With the paddle.  Use it to get the butter together into some sort of ball and then press the butter against the side of the bowl, again using the paddle.  To get out even more water, break the ball into pieces and work the pieces around a bit, turning them over etc., then re-form the ball and press it again.  You use the paddle to mix in the salt, too.


----------



## Audeo (Jan 15, 2005)

I mix the salt (if any) with the whipping cream before beating.  Other than that, I use the same method described so well by leigh.

I'm rarely without BOTH butter and cream, so knowing how to do this (so easy!) has saved me a trip more than once to the store for butter.  Interesting idea, leigh, to add a bit of buttermilk for flavor -- I agree!

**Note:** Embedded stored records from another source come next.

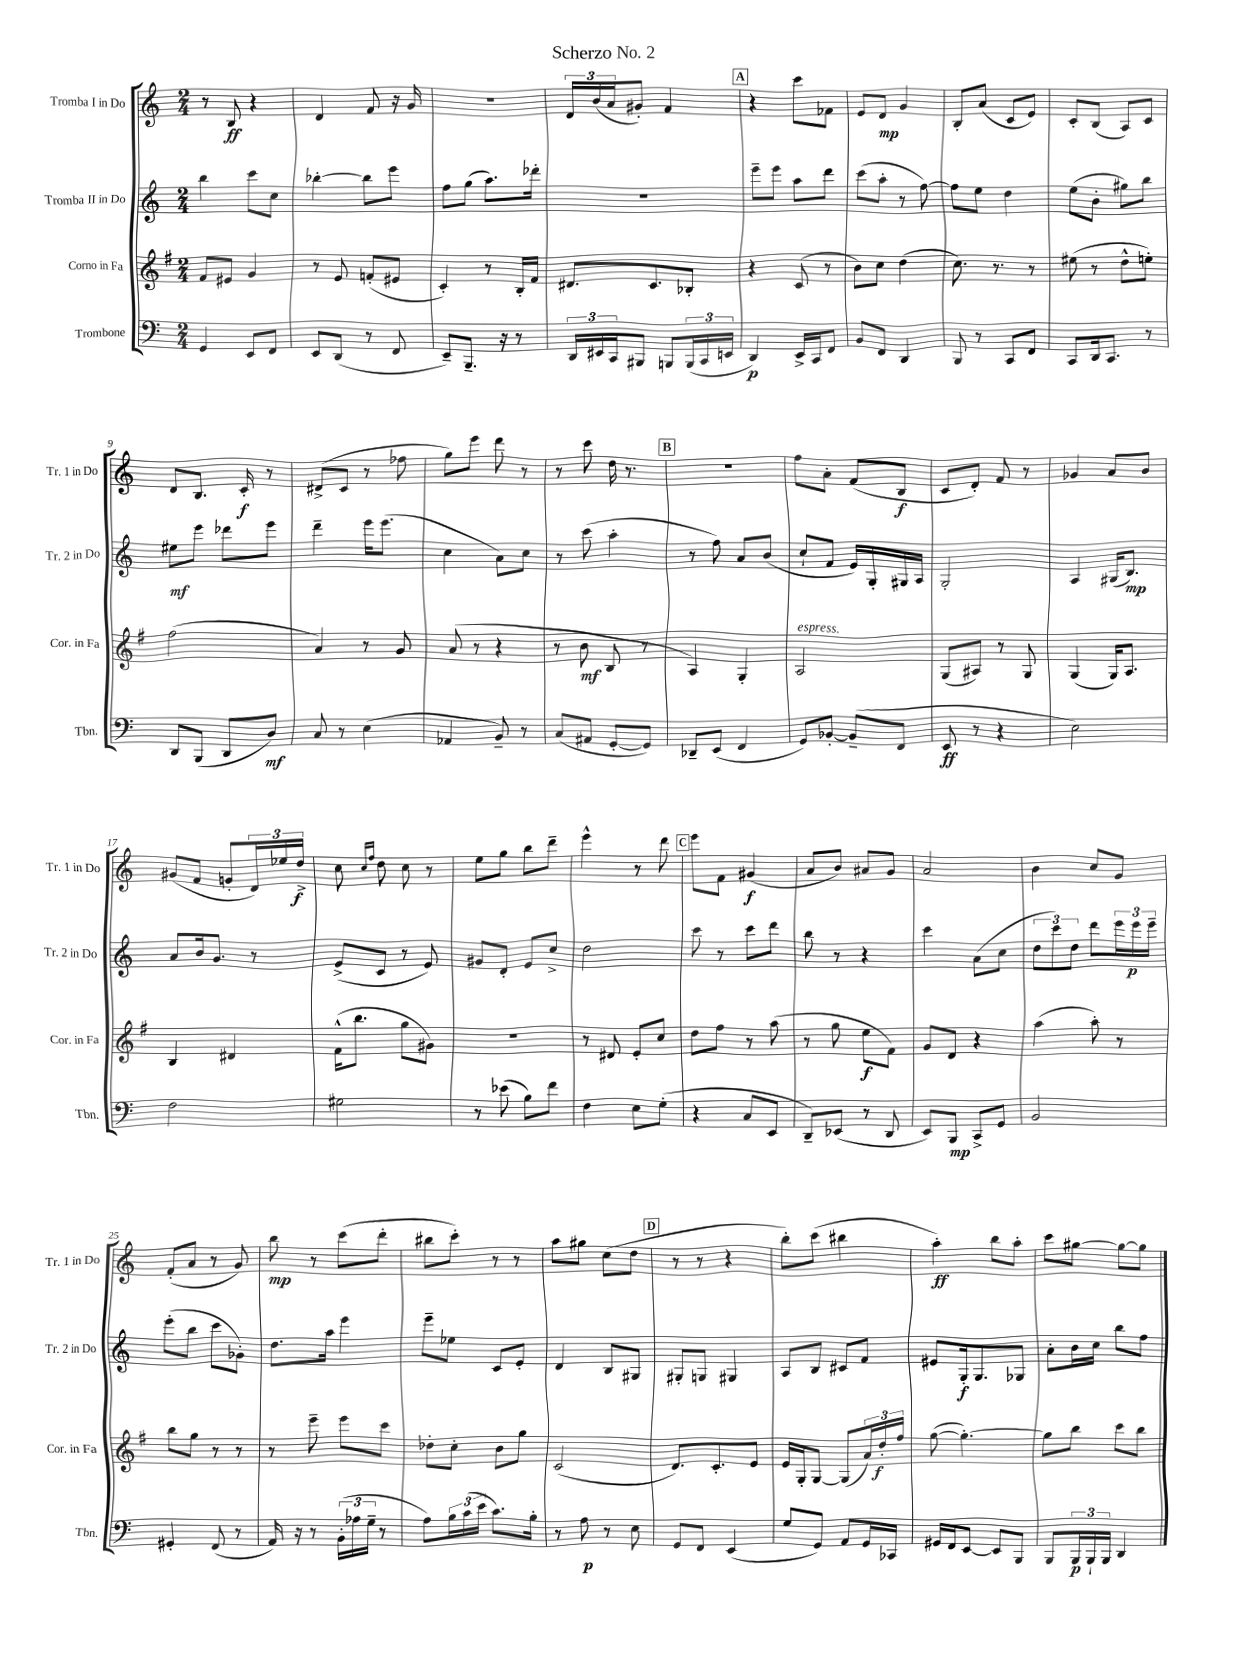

**kern	**kern	**kern	**kern
*staff4	*staff3	*staff2	*staff1
*clefF4	*clefG2	*clefG2	*clefG2
*k[]	*k[f#]	*k[]	*k[]
*M2/4	*M2/4	*M2/4	*M2/4
4GG	8f#	4bb	8r
.	8e#	.	8B
8EE	4g	8ccc	4r
8FF	.	8cc	.
=	=	=	=
8EE	8r	[4bb-'	4d
(8DD	8e	.	.
8r	(8f'	8bb-]	8f
8FF	8e#	8eee	16r
.	.	.	16g
=	=	=	=
8EE~)	4c')	8ff	2r
8.BBB~	.	(8gg	.
.	8r	8.aa)	.
16r	.	.	.
8r	16B'	.	.
.	16f#	16ddd-'	.
=	=	=	=
24DD	8.d#	2r	24d
24EE#	.	.	(24b
24CC	.	.	24a
8BBB#	.	.	8g#')
.	8.c	.	.
8BBB	.	.	4f
(24BBB	8B-'	.	.
24CC	.	.	.
24EE	.	.	.
=	=	=	=
4DD)	4r	8eee~	4r
.	.	8eee	.
16EE^	(8c	8aa	8ccc
16CC	.	.	.
8FF	8r	8ddd	8f-
=	=	=	=
8BB	8b)	(8ccc	8e
8FF	8cc	8aa'	8d
4DD	(4dd	8r	4g
.	.	[8ff)	.
=	=	=	=
8BBB	8.cc)	8ff]	8B'
8r	.	8ee	(8a
.	8.r	.	.
8CC	.	4dd	8c
8FF	8r	.	8e)
=	=	=	=
8CC	(8ee#	(8ee	8c'
16DD	8r	8b'	(8B
8.CC	.	.	.
.	8dd^^	8gg#)	8A)
8r	8ee')	8bb	8c
=	=	=	=
8DD	(2ff#	8ee#	8d
(8BBB	.	8eee	8.B
8DD	.	8ddd-	.
.	.	.	16c'
8D)	.	8eee	8r
=	=	=	=
8C	4a)	4ddd~	(8d#^
8r	.	.	8c
(4E	8r	16eee	8r
.	.	(8.eee	.
.	8g	.	8ff-
=	=	=	=
4AA-	(8a	4cc	8gg)
.	8r	.	8eee
8BB~)	4r	8a)	8ddd
8r	.	8cc	8r
=	=	=	=
(8C	8r	8r	8r
8AA#	8b	(8ccc	8ccc
[8GG'	8B	4aa'	16dd
.	.	.	8.r
8GG])	8r	.	.
=	=	=	=
8DD-~	4A)	8r	2r
(8EE	.	8ff)	.
4FF	4G'	8a	.
.	.	(8b	.
=	=	=	=
8GG)	2A	8cc`	8ff
[8BB-'	.	8f	8a'
(8BB-~]	.	16e)	(8f
.	.	16G'	.
8FF	.	16G#	8B
.	.	16A	.
=	=	=	=
8EE	(8G	2G'	8c
8r	8A#)	.	8d')
4r	8r	.	8f
.	8G	.	8r
=	=	=	=
2E)	(4G	4A	4g-
.	16G)	(16G#	8a
.	8.A	8.B)	.
.	.	.	8b
=	=	=	=
2F	4B	8a	(8g#
.	.	16b	8f
.	.	8.g	.
.	4d#	.	8g'
.	.	8r	24d)
.	.	.	24ee-
.	.	.	24dd^
=	=	=	=
2G#	(16f#^^	(8e^	8cc
.	8.bb	.	.
.	.	.	16qqcc
.	.	.	16qqff
.	.	8c	8dd
.	8gg	8r	8cc
.	8g#)	8e)	8r
=	=	=	=
8r	2r	8g#	8ee
(8e-	.	8d'	8gg
8B)	.	8e	8bb
8f	.	8cc^	8ddd~
=	=	=	=
4F	8r	2dd	4eee^^
.	8d#	.	.
8E	8e'	.	8r
(8G'	8cc	.	8ddd
=	=	=	=
4r	8dd	8ccc	8eee
.	8ff#	8r	8f
8C	8r	8ccc	(4g#
8EE	(8aa	8ddd	.
=	=	=	=
8DD~)	8r	8bb	8a
(8EE-	8gg	8r	8b)
8r	8ee	4r	8a#
8DD	8f#)	.	8g
=	=	=	=
8EE)	8g	4ccc	2a
8BBB	8d	.	.
8CC^	4r	(8a	.
8GG	.	8cc	.
=	=	=	=
2BB	(4aa	12dd	4b
.	.	12ccc)	.
.	.	12dd	.
.	8aa')	8ddd	8cc
.	8r	24eee	8g
.	.	24eee	.
.	.	24eee~	.
=	=	=	=
4GG#'	8bb	(8eee'	(8f'
.	8gg	8bb	8a
(8FF	8r	8ccc	8r
8r	8r	8g-')	8g)
=	=	=	=
16AA)	8r	8.dd	8bb
16r	.	.	.
8r	8eee~	.	8r
.	.	16aa	.
(24BB'	8eee	4eee	(8ccc
24A-	.	.	.
24G~	.	.	.
8r	8ccc	.	8ddd'
=	=	=	=
8A)	8dd-'	8eee~	8bb#
24B	8cc'	8ee-	8ccc')
(24c	.	.	.
24e	.	.	.
8.c)	8b	8c	8r
.	8gg	8e'	8r
16B'	.	.	.
=	=	=	=
8r	(2c	4d	8aa
8A	.	.	8gg#
8r	.	8B	(8cc
8E	.	8G#	8dd
=	=	=	=
8GG	8.d)	8G#'	8r
8FF	.	8G	8r
.	8.c'	.	.
(4EE	.	4G#	4r
.	8e	.	.
=	=	=	=
8G	16e	8A	8bb')
.	16G'	.	.
8GG)	[8G	8B	(8ccc
8AA	(8G]	8c#	4bb#
16GG	24a)	8f	.
.	24dd'	.	.
16CC-	.	.	.
.	24ff#	.	.
=	=	=	=
16GG#	([8gg	8e#	4aa')
16FF	.	.	.
[8EE	4.gg'_)	16G'	.
.	.	8.G	.
8EE]	.	.	8bb
8BBB	.	8G-	8aa'
=	=	=	=
8BBB	8gg]	8a'	8ccc
24BBB	8bb	16b	[8gg#
24BBB`	.	.	.
.	.	16cc	.
24BBB	.	.	.
4DD	8ccc	8bb	8gg#_
.	8bb	8ff	8gg#]
==	==	==	==
*-	*-	*-	*-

There is only one time when I couldn't get the cream to form into butter and I now look back thinking of marmalady's post under a separate thread admonishing the dairy folks to Stop Fiddling With Our Cream!!  The stuff wouldn't whip at all.


----------



## Claire (Jan 16, 2005)

Didn't you all have to do this in school as a kid?  One day we had to all bring in clean mayo (or similar) jars, and the teacher gave us all some cream, and we shook the jars until we made butter.  Hubby says he did so as well.  He's 8 yrs older than me, so we're talking the 50s and 60s.  I don't know if it would work with grocery store cream of if the teachers got it from another source.  Funny, we were just talking about it recently, and how fun it would be to try to make our own butter just for the experience.


----------



## GB (Jan 16, 2005)

Claire I remember doing that in school in the 70's with store bought cream. I remember being amazed like it was a magic trick.


----------